En su vuelta a la Casa Blanca hace seis meses, Donald Trump se comprometió a terminar todas las guerras en curso y a no iniciar ninguna más. En cuanto a lo primero, sus gestiones tanto en Ucrania como en Gaza no han pasado de meras actuaciones para la galería que ni siquiera han servido para aminorar la tensión. Lo segundo, la determinación de no abrir nuevos frentes bélicos en el planeta, acaba de revelarse como otra de tantas promesas incumplidas por parte del presidente de Estados Unidos.
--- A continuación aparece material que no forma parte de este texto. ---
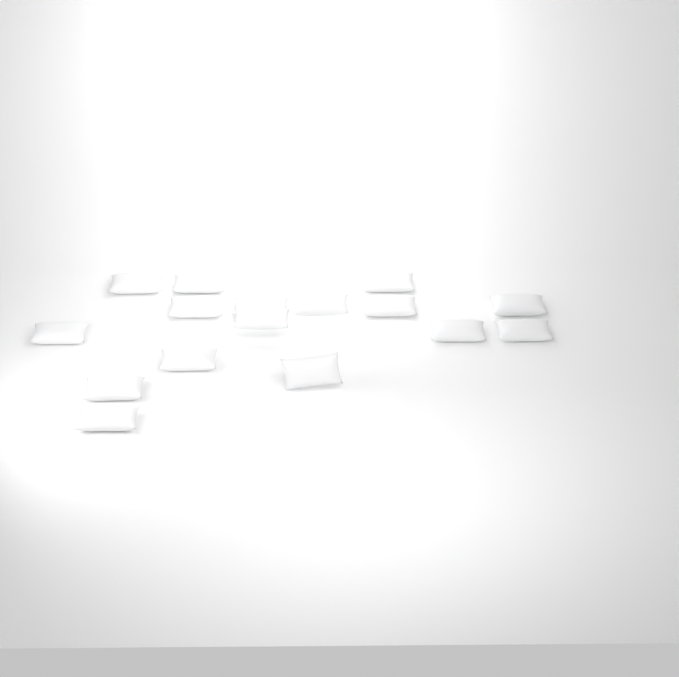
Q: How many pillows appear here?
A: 16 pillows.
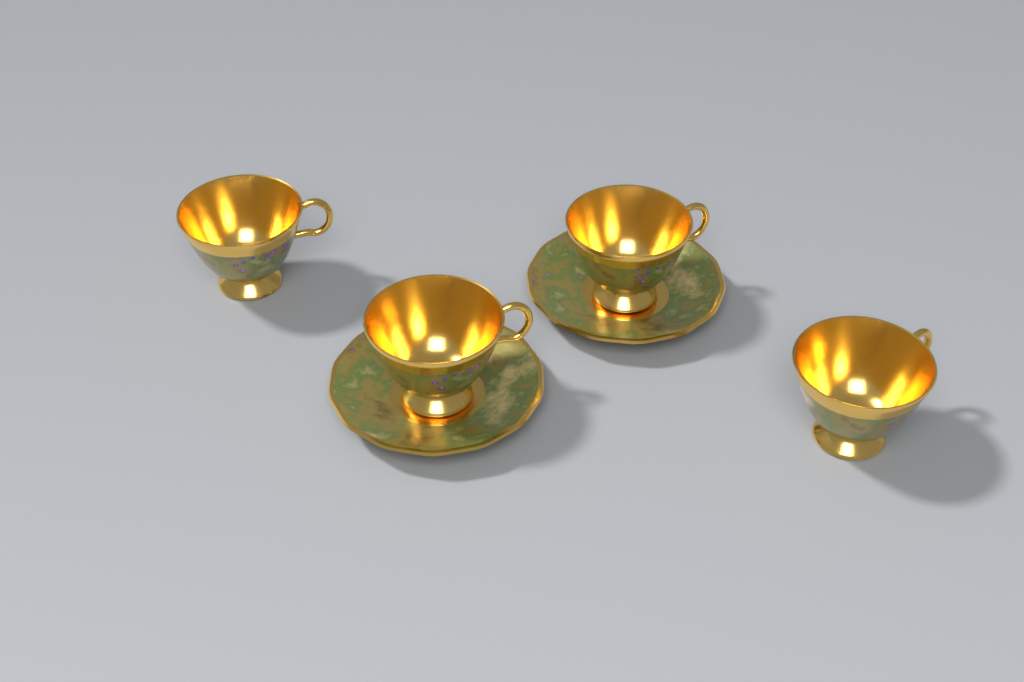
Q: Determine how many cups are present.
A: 4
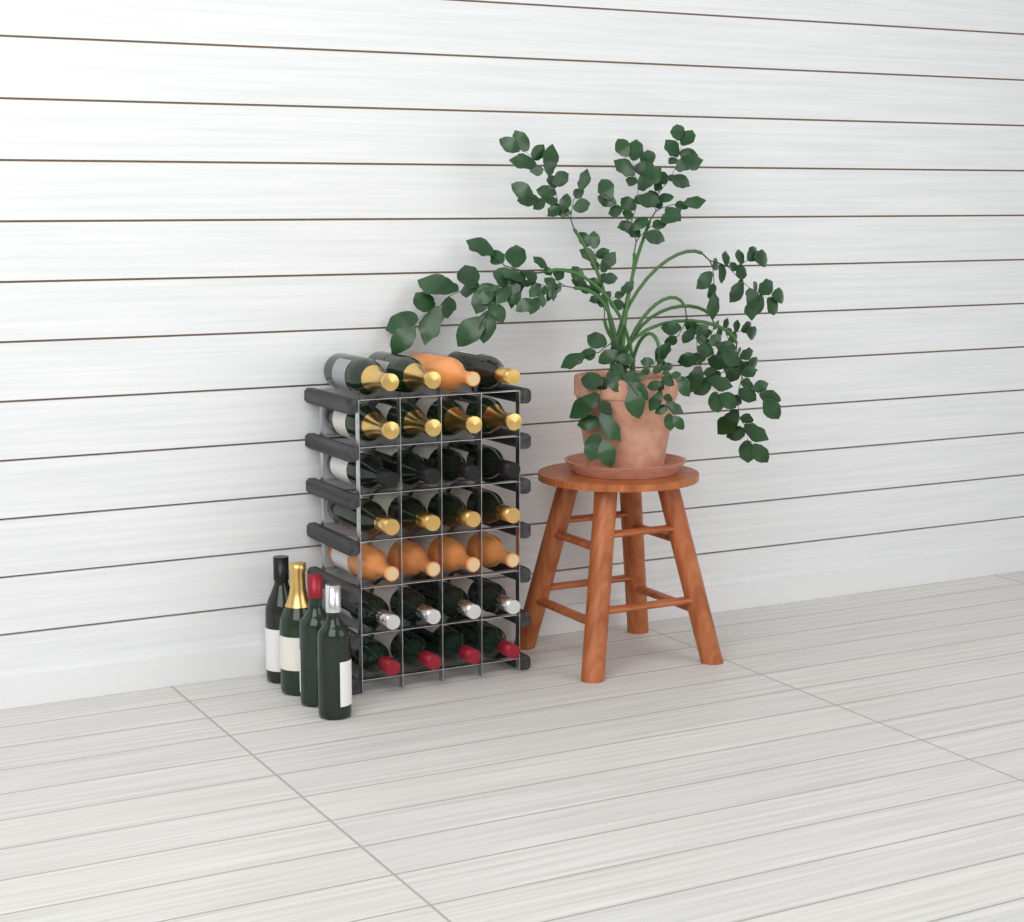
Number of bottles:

Su ataque a objetivos en Irán, bajo el pomposo nombre de Operación Martillo de Medianoche, no puede considerarse “una intervención quirúrgica”, como pretende la versión oficial de Washington.

La magnitud de los bombardeos solo puede contemplarse como una acción unilateral de guerra contra un Estado que, por mucho que sea un enemigo histórico desde el advenimiento del régimen de los ayatolás en 1979, en realidad no representa ninguna amenaza real para los estadounidenses. Los propios servicios de inteligencia del país norteamericano habían concluido que Teherán todavía está muy lejos de completar su programa nuclear y que sus autoridades ni siquiera habían decidido construir una bomba.

A estos hechos se une que, hasta el mismo día de la ofensiva, las vías diplomáticas para tratar de disuadir a Jameneí de incorporarse al club atómico permanecían abiertas. Así las cosas, parece evidente que Trump ha tenido otras motivaciones para dar un paso sin vuelta atrás de semejante trascendencia y con repercusiones que pueden ser de extrema gravedad.

En lo más inmediato, el líder republicano brinda su apoyo a su aliado más estrecho en la zona, el presidente de Israel, Benjamín Netanyahu, en la guerra abierta que inició contra Irán hace dos semanas. Pero ese no parece ser el objetivo prioritario. Lo que ha movido a Trump a abandonar su pretendido papel de pacificador mundial (en varias ocasiones se ha postulado para el Nobel de la Paz) y adentrarse por la senda belicista es lo mismo que guía su acción política: su narcisismo y su carácter cada vez más autoritario. Desgraciadamente, la comunidad internacional, empezando por la abúlica Unión Europea, que solo se ha pronunciado vagamente, no parece tener herramientas para hacer frente al gran autócrata.